» Problem: Transcribe the complete listing exactly.

» Data provided:
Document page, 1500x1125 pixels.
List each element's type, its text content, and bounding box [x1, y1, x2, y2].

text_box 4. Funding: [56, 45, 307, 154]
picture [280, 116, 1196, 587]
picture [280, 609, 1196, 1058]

» Answer to the exercise:
Document page, 1500x1125 pixels.
List each element's type, its text content, and bounding box [x1, y1, x2, y2].

text_box 4. Funding: [56, 45, 307, 154]
picture [280, 116, 1196, 587]
picture [280, 609, 1196, 1058]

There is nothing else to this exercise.